This study addresses the challenges of generating high-fidelity, scalable, and structurally coherent three-dimensional (3D) spatial transcriptomic data from serial hematoxylin and eosin (H&E)-stained tissue sections. To this end, we propose HoloTea—a novel generative framework that introduces 3D-guided flow matching for spatial transcriptomic inference. HoloTea integrates a zero-inflated negative binomial prior, cross-section morphological alignment, and ControlNet-based conditional control, while leveraging global attention and a shared feature space to enforce anatomical continuity during gene expression imputation. The framework enables efficient large-scale 3D training and inference across diverse tissues and resolutions. Quantitative and qualitative evaluations demonstrate that HoloTea significantly outperforms state-of-the-art 2D and 3D baselines in accuracy, scalability, and generalizability. It achieves high-fidelity 3D expression prediction, facilitating the reconstruction of volumetric virtual tissues with preserved spatial architecture and molecular fidelity.

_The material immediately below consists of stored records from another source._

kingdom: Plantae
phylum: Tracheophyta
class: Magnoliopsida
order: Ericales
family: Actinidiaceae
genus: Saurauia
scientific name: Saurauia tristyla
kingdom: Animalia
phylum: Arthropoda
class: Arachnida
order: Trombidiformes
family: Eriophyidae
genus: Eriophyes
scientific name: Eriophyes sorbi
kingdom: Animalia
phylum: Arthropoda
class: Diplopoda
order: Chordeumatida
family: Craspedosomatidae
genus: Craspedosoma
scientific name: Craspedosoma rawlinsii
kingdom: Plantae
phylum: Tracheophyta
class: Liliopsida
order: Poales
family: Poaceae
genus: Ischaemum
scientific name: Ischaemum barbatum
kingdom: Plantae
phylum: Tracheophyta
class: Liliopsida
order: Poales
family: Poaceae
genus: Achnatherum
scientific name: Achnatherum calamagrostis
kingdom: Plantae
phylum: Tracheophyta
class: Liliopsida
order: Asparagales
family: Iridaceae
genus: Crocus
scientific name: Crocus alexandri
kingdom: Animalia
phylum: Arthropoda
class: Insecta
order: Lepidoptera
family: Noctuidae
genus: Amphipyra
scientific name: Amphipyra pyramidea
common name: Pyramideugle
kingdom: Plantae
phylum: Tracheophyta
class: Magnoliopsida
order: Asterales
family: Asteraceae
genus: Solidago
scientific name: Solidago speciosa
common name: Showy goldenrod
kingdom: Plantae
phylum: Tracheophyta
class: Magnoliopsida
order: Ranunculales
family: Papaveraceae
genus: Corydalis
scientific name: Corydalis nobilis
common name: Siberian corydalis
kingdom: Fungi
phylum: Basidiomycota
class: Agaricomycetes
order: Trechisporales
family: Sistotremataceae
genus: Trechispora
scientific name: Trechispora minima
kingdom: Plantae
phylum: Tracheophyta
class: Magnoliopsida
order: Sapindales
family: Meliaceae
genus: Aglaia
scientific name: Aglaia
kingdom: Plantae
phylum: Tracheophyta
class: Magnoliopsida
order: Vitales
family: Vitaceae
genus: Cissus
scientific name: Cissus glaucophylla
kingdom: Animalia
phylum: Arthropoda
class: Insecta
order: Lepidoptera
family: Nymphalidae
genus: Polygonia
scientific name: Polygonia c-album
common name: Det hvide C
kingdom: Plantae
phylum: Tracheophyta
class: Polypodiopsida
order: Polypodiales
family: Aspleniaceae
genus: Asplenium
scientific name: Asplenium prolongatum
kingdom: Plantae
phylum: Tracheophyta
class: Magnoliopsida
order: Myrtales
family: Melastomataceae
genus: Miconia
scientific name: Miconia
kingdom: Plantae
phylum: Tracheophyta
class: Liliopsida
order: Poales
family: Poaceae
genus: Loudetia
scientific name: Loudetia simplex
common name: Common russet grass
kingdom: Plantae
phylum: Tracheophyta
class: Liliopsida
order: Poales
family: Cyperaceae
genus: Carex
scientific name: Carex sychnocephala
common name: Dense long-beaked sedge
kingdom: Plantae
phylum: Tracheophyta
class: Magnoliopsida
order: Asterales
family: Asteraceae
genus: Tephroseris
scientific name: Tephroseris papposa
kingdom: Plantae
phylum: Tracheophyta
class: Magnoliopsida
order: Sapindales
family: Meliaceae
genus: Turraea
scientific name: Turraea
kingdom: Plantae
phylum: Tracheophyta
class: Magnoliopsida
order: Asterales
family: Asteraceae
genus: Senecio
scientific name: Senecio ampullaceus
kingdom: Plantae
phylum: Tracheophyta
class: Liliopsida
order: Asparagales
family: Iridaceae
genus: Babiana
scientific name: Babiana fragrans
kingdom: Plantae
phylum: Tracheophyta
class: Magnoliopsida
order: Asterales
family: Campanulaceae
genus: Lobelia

A scalable and robust 3D tissue transcriptomics profile can enable a holistic understanding of tissue organization and provide deeper insights into human biology and disease. Most predictive algorithms that infer ST directly from histology treat each section independently and ignore 3D structure, while existing 3D-aware approaches are not generative and do not scale well. We present Holographic Tissue Expression Inpainting and Analysis (HoloTea), a 3D-aware flow-matching framework that imputes spot-level gene expression from H&E while explicitly using information from adjacent sections. Our key idea is to retrieve morphologically corresponding spots on neighboring slides in a shared feature space and fuse this cross section context into a lightweight ControlNet, allowing conditioning to follow anatomical continuity. To better capture the count nature of the data, we introduce a 3D-consistent prior for flow matching that combines a learned zero-inflated negative binomial (ZINB) prior with a spatial-empirical prior constructed from neighboring sections. A global attention block introduces 3D H&E scaling linearly with the number of spots in the slide, enabling training and inference on large 3D ST datasets. Across three spatial transcriptomics datasets spanning different tissue types and resolutions, HoloTea consistently improves 3D expression accuracy and generalization compared to 2D and 3D baselines. We envision HoloTea advancing the creation of accurate 3D virtual tissues, ultimately accelerating biomarker discovery and deepening our understanding of disease.